Collect every line in the records below that contains the word "down".
────────────────────────────────────────
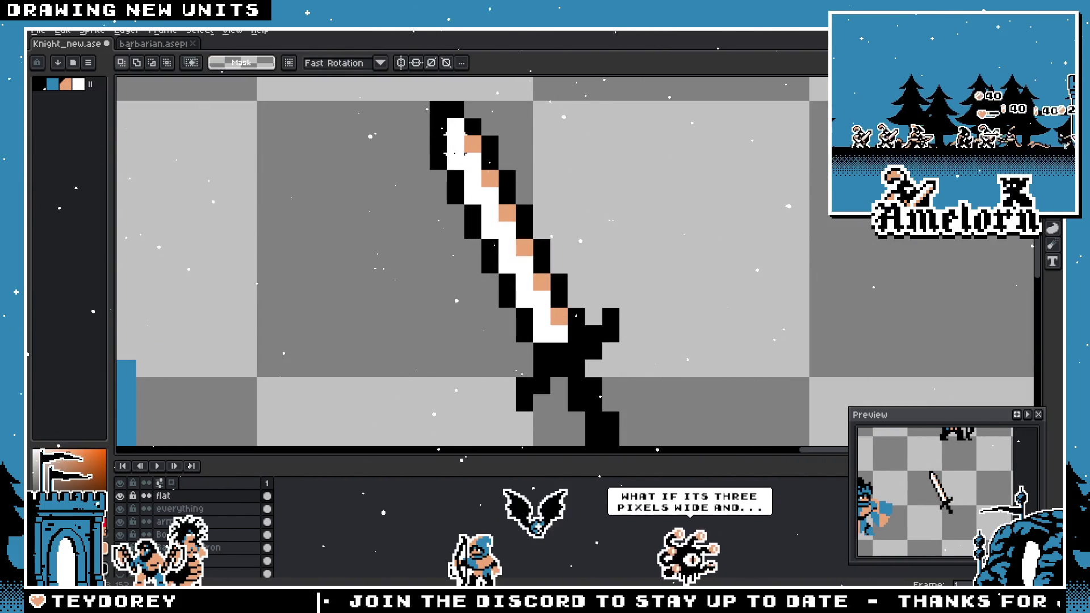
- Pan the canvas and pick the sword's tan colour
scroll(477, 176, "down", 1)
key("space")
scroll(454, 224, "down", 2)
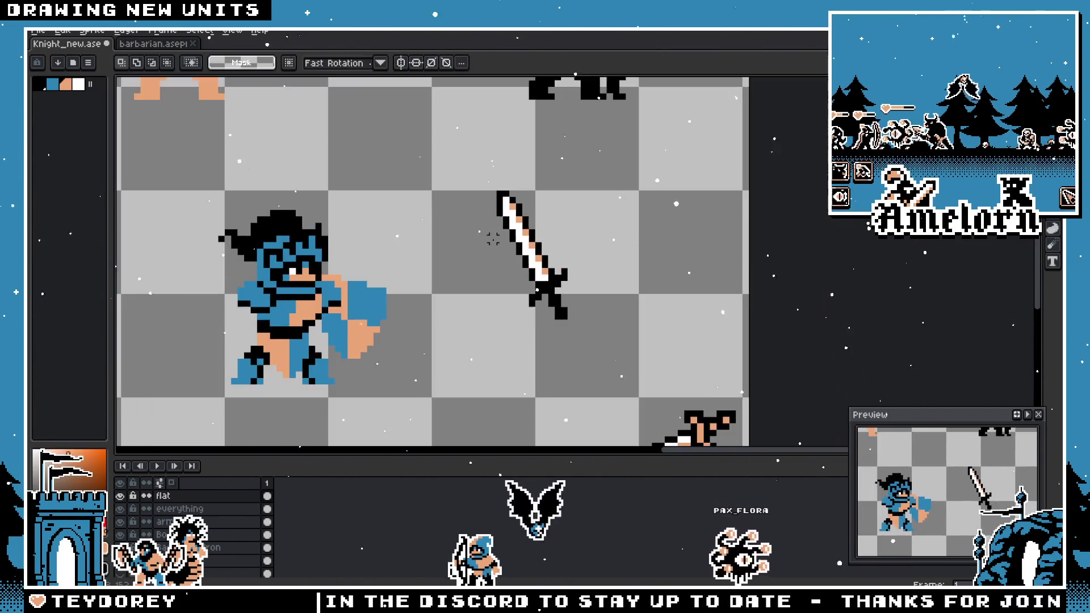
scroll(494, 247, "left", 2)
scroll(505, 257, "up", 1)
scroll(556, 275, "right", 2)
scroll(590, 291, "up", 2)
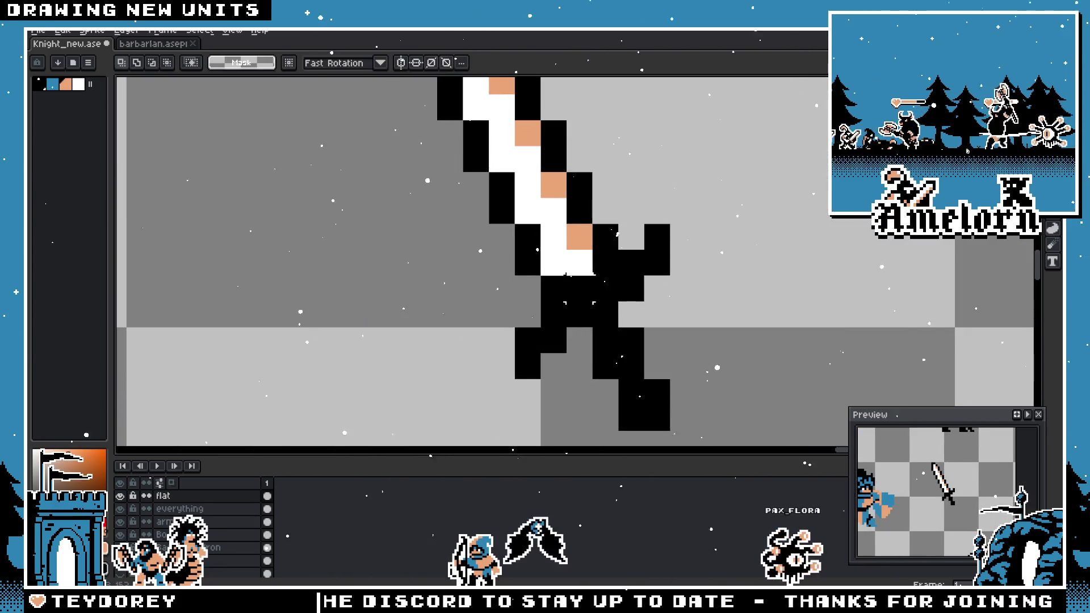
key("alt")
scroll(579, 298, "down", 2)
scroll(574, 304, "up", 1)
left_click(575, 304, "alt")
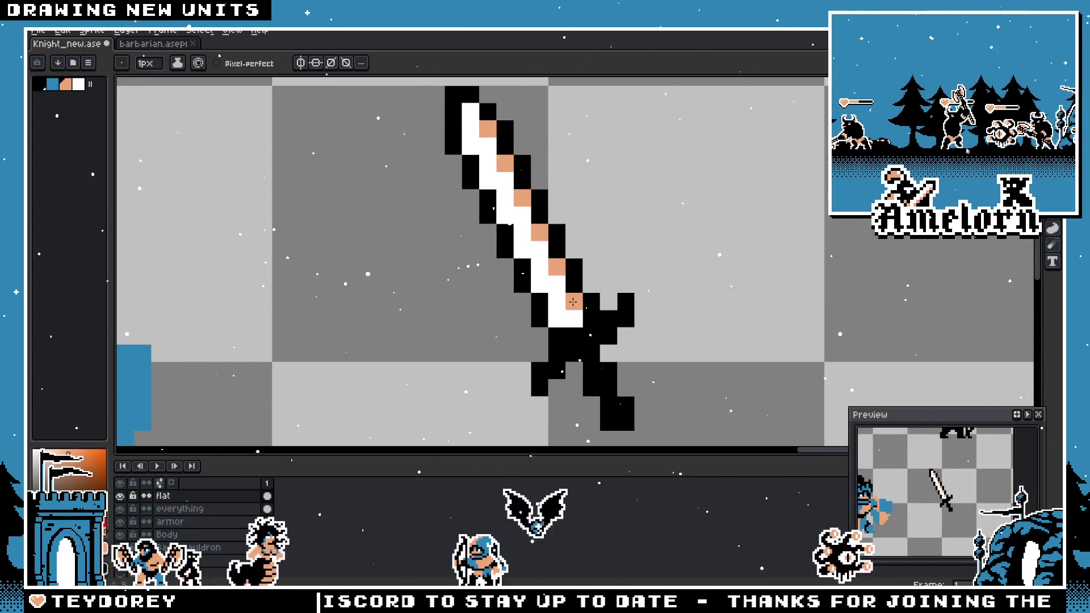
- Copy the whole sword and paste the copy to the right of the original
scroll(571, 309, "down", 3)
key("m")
────────────────────────────────────────
Task response —
scroll(477, 176, "down", 1)
scroll(454, 224, "down", 2)
scroll(579, 298, "down", 2)
scroll(571, 309, "down", 3)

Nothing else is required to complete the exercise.